In a letter released Friday, Abbott wrote that Texas “has been left by Congress to deal with disproportionate migration issues resulting from a broken federal immigration system.” He added that Texas has done “more than its share.”
Abbott argued that the state and its non-profit organizations should instead focus on “those who are already here, including refugees, migrants, and the homeless — indeed, all Texans.”
It wasn’t clear how Abbott’s letter might affect any currently pending refugee cases.
Refugee groups sharply criticized the Republican governor. Ali Al Sudani, chief programs officer of Interfaith Ministries for Greater Houston, predicted that some refugees with longstanding plans to come to Texas would have flights rescheduled or delayed. Al Sudani settled in Houston from Iraq in 2009 and now works to resettle other refugees.
“You can imagine the message that this decision will send to them and to their families,” Al Sudani said. “It’s very disappointing and very sad news, and honestly, this is not the Texas that I know.”
Dallas County Judge Clay Jenkins said he had met refugees in Dallas who had previously served as interpreters or aides for U.S. soldiers.

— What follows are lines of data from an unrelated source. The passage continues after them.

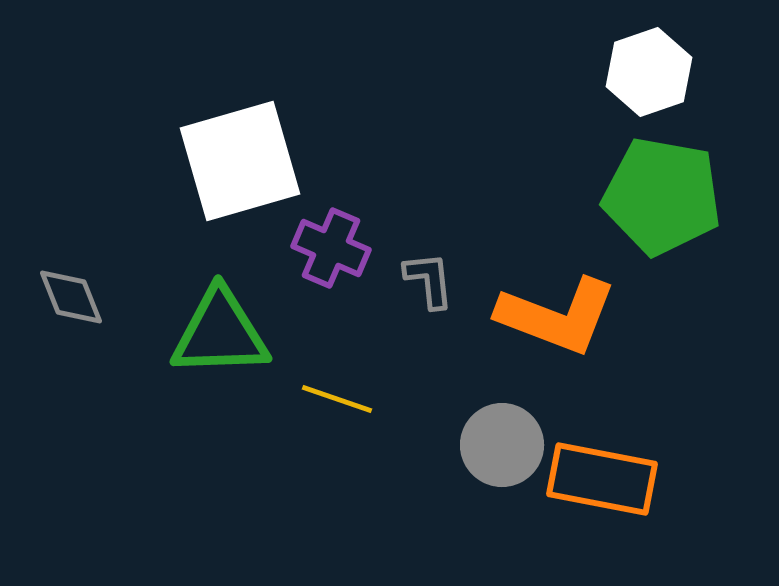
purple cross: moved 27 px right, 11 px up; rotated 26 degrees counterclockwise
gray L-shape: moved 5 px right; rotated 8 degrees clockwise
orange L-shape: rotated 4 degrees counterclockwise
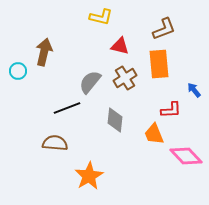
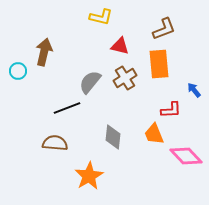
gray diamond: moved 2 px left, 17 px down
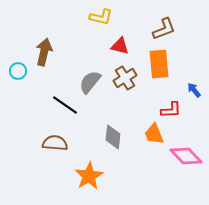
black line: moved 2 px left, 3 px up; rotated 56 degrees clockwise
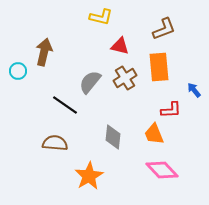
orange rectangle: moved 3 px down
pink diamond: moved 24 px left, 14 px down
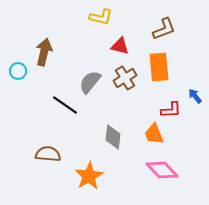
blue arrow: moved 1 px right, 6 px down
brown semicircle: moved 7 px left, 11 px down
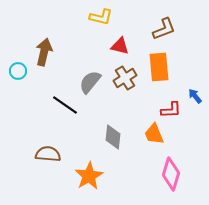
pink diamond: moved 9 px right, 4 px down; rotated 60 degrees clockwise
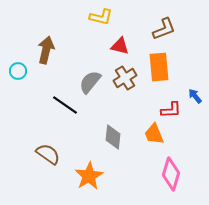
brown arrow: moved 2 px right, 2 px up
brown semicircle: rotated 30 degrees clockwise
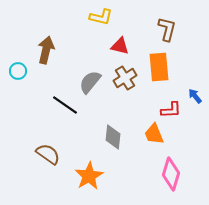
brown L-shape: moved 3 px right; rotated 55 degrees counterclockwise
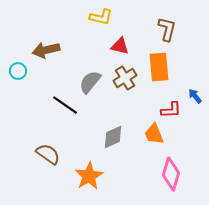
brown arrow: rotated 116 degrees counterclockwise
gray diamond: rotated 60 degrees clockwise
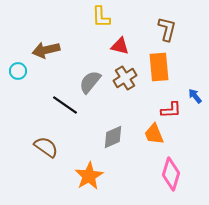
yellow L-shape: rotated 75 degrees clockwise
brown semicircle: moved 2 px left, 7 px up
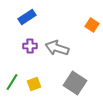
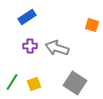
orange square: rotated 16 degrees counterclockwise
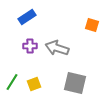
gray square: rotated 20 degrees counterclockwise
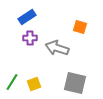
orange square: moved 12 px left, 2 px down
purple cross: moved 8 px up
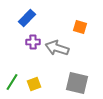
blue rectangle: moved 1 px down; rotated 12 degrees counterclockwise
purple cross: moved 3 px right, 4 px down
gray square: moved 2 px right
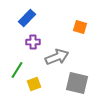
gray arrow: moved 9 px down; rotated 140 degrees clockwise
green line: moved 5 px right, 12 px up
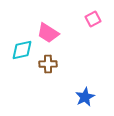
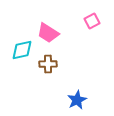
pink square: moved 1 px left, 2 px down
blue star: moved 8 px left, 3 px down
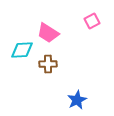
cyan diamond: rotated 10 degrees clockwise
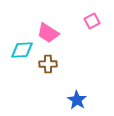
blue star: rotated 12 degrees counterclockwise
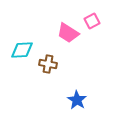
pink trapezoid: moved 20 px right
brown cross: rotated 12 degrees clockwise
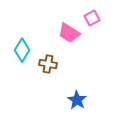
pink square: moved 3 px up
pink trapezoid: moved 1 px right
cyan diamond: rotated 55 degrees counterclockwise
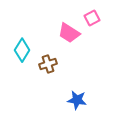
brown cross: rotated 30 degrees counterclockwise
blue star: rotated 24 degrees counterclockwise
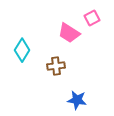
brown cross: moved 8 px right, 2 px down; rotated 12 degrees clockwise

“You have people who are fleeing violence, people who are assisting us in the war on terror, who are having the door slammed in their faces,” said Jenkins, a Democrat who is the county’s chief administrative official.
President Donald Trump announced in September that resettlement agencies must get written consent from state and local officials in any jurisdiction where they want to help resettle refugees beyond June 2020. Trump has already slashed the number of refugees allowed into the country for the 2020 fiscal year to a historic low of 18,000. About 30,000 refugees were resettled in the U.S. during the previous fiscal year.
Governors in 42 other states have said they will consent to allowing in more refugees, according to the Lutheran Immigration and Refugee Service, which works with local agencies throughout the U.S. to resettle refugees. The governors who haven’t chimed in are from Alabama, Georgia, Hawaii, Florida, Mississippi, South Carolina, and Wyoming.
Fierce debates have occurred in several parts of the country, including North Dakota and Tennessee, over whether to opt into refugee resettlement under the executive order. Many Republican governors have been caught between immigration hardliners and some Christian evangelicals who believe helping refugees is a moral obligation.
LIRS is also part of a lawsuit challenging the order. A federal judge on Wednesday heard arguments on a request by resettlement agencies to prevent the Trump administration from enforcing it.
Krish O’Mara Vignarajah, LIRS’ CEO, called Abbott’s decision “a devastating blow to a longstanding legacy of refugee resettlement in the state.” Local officials in Houston, Dallas, and other cities will not be able to take in refugees over the governor’s objection, she said.
“There are some refugee families who have waited years in desperation to reunite with their family who will no longer be able to do so in the state of Texas,” she said.
Abbott has tried to stop refugees before, declaring in 2015 that Texas would not welcome people from Syria following the deadly Paris attacks that November. At the time, the administration of former President Barack Obama continued to send refugees to Texas and other states led by Republican governors who were opposed to it.
Al Sudani, of Interfaith Ministries for Greater Houston, pointed out that even if refugees are resettled in a different state, they can travel freely within the U.S. and move wherever they choose.
“Literally you can take the bus the next day and come to Texas,” he said.